- [DOCUMENT PASSAGE]
>>

We live at a hard time. We have a virus running rampant, and states will likely have to close back down. How much we are regressing is a good question, but as the economy starts to slow down, the psychology of a pandemic comes to the fore. This means there is a lot of tension, as we wonder if we will get sick? We also may ask if we will have a job tomorrow? Or how are we going to pay the rent? We may wonder where our next meal is coming from?

Times are hard, and this causes stress and anxiety. For many, this means issues with maintaining weight because we humans tend to eat our anxieties. For some, rare indeed, instead of eating, we tend not to. This is a reality of this age, and while not fully unprecedented, it is for our generation. Albeit, in these times we have an easier time since we have the technology to keep in contact with. Virtual funerals and weddings are becoming a thing. So is staying in contact and saying goodbye.

<<

- [WORK REQUIRED] Write the next part of the passage on pandemic stress and anxiety, starting after its last sentence.

Stored entries:
>>

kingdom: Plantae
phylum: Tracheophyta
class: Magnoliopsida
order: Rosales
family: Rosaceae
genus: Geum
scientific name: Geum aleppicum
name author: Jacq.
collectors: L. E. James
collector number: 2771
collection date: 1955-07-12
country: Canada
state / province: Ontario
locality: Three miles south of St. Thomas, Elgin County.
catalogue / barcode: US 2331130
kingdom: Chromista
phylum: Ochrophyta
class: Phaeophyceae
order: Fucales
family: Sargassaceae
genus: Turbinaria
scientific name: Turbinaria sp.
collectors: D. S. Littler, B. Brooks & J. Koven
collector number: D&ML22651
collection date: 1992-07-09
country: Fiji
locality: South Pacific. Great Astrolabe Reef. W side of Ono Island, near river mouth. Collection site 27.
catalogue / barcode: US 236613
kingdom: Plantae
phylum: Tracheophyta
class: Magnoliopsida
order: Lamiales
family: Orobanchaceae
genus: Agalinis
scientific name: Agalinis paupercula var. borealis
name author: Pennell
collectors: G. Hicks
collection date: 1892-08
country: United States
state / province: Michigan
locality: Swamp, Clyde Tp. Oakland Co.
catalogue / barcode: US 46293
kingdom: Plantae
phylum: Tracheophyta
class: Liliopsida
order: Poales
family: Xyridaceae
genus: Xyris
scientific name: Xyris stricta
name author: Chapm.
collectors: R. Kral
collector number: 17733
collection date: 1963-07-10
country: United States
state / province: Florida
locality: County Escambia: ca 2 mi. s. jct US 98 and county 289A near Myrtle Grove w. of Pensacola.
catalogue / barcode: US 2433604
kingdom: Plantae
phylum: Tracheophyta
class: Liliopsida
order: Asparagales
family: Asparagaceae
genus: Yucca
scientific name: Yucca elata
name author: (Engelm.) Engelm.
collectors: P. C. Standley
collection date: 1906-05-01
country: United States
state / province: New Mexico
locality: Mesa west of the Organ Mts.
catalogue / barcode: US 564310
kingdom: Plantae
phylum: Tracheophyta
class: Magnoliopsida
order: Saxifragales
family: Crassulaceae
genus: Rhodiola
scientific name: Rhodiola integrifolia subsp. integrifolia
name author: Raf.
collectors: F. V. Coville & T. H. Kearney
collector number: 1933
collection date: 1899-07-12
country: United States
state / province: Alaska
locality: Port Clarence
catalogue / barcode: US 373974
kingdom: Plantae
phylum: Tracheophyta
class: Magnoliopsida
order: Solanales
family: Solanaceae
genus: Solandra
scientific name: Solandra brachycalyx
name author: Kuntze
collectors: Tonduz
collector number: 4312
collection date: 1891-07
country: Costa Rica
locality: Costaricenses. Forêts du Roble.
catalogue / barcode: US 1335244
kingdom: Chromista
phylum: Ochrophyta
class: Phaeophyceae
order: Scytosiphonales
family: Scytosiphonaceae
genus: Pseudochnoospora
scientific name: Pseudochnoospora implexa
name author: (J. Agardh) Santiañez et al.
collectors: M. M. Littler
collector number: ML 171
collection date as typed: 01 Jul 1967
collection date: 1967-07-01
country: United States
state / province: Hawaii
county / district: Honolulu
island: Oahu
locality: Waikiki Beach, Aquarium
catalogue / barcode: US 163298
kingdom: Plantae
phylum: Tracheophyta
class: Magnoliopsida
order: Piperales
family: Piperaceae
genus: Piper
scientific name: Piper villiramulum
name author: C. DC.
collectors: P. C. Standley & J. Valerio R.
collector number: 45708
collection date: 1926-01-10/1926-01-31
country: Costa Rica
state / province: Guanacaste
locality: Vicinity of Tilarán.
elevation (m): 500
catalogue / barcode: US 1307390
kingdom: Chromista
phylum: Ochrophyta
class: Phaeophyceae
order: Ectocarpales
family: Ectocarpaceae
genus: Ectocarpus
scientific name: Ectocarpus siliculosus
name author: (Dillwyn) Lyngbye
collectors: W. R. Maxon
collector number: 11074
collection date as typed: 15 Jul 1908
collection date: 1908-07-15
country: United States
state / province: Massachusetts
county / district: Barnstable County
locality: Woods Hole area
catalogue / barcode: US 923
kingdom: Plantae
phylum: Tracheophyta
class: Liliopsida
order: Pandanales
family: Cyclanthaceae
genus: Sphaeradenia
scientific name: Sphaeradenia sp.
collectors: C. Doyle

<<

- [ANSWER TO THIS EXERCISE]
This is one reason people are desperate to get out of the house to beaches, bars, and restaurants. We are social animals, and this isolation can be hard on both body and soul. So how do you cope? How do you keep yourself healthy and how do you deal with the temptations of food and depression? We have done a few things, which are helping us to keep ourselves in a healthy weight and mentally fit. So I would like to share them because more isolation is coming.


We have heard it often. It’s good to move, for both your body and soul. My long walks are a time for thinking and for listening to books on tape. At this point I am also looking forward to a stationary, under the desk, bike for days I cannot go out. Or for when my knee gives me issues. It will give me a choice but I will continue to do my daily workout.

There are very important benefits to this exercise.

First off, moving will help to prevent things like depression. Being homebound can lead to that and we humans need time outside in the fresh air. I also use these long walks to consider what is going on in the country and with family. I also enjoy that fresh air and listen to nature when not listening to a book. It also allows me time to think about the pieces I am working on. As a writer, this is important work as well. And to be honest, some pieces are more difficult to write than others. The walk allows me to think of these things and to bring concepts to life.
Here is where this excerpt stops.